The allegations prompted a meeting with Athletic Director Bill Moos, during which they shared additional details. Players said Revelle asked them to report to her on each other’s love lives and texted players at all hours of the day and night. In one instance, a player said Revelle texted her nearly 100 times over the course of one afternoon. One recent former player said she suffered an injury during a game, and while lying in bed that night crying in pain, she received harassing text messages from Revelle questioning her injury.
This past Sunday, on the eve of the new school year, Moos announced that Revelle would be reinstated.
At the meeting at which Moos told the team Revelle was being reinstated, players asked for a copy of the investigation report. They later were told by an athletic department official that they could not see it.
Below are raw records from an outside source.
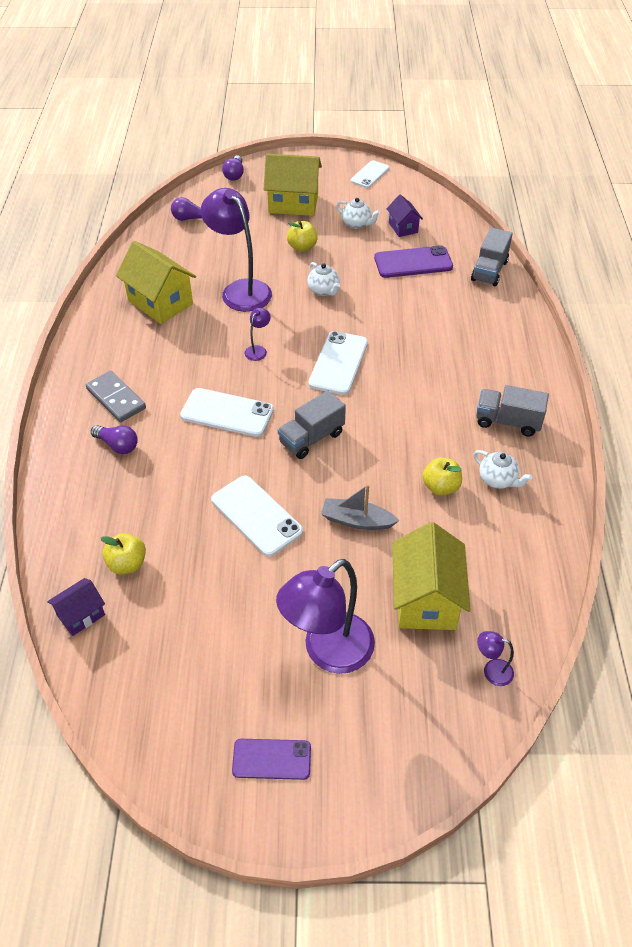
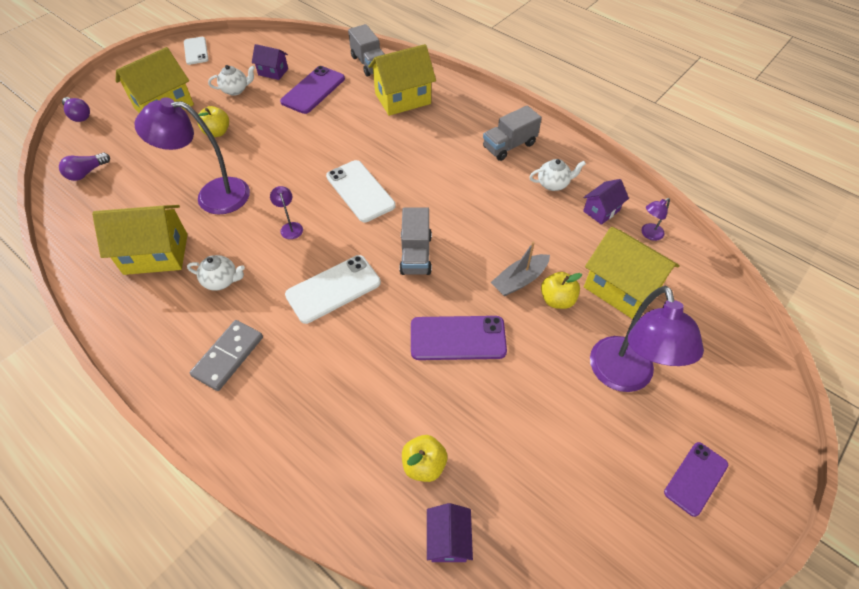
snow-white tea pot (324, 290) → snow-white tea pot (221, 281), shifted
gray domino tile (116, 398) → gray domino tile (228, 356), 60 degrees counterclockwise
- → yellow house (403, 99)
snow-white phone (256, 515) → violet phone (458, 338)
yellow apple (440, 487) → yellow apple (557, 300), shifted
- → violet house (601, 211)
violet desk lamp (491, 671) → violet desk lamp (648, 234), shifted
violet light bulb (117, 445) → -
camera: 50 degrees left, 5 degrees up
Asked this week about these and other specific allegations, the Nebraska athletic department responded with a statement that read: “First and foremost the well-being of our student-athletes will always be the top priority at the University of Nebraska. As previously stated, the concerns brought forward by members of our softball program were taken very seriously. We initiated a comprehensive review, and Coach Revelle and her staff understand the seriousness of the student-athlete concerns. As a result of the issues that were raised we have worked with Coach Revelle to address and alleviate those concerns moving forward. The University cannot comment further on a personnel matter.”
There are no NCAA rules with penalties governing coaches’ behavior and player injuries, only guidelines.
Revelle has coached at Nebraska since 1993. She has compiled 989 wins and led the team to three trips to the Women’s College World Series. She was inducted into the National Fastpitch Coaches Association Hall of Fame in 2010. Nebraska has missed the NCAA tournament each of the past three seasons.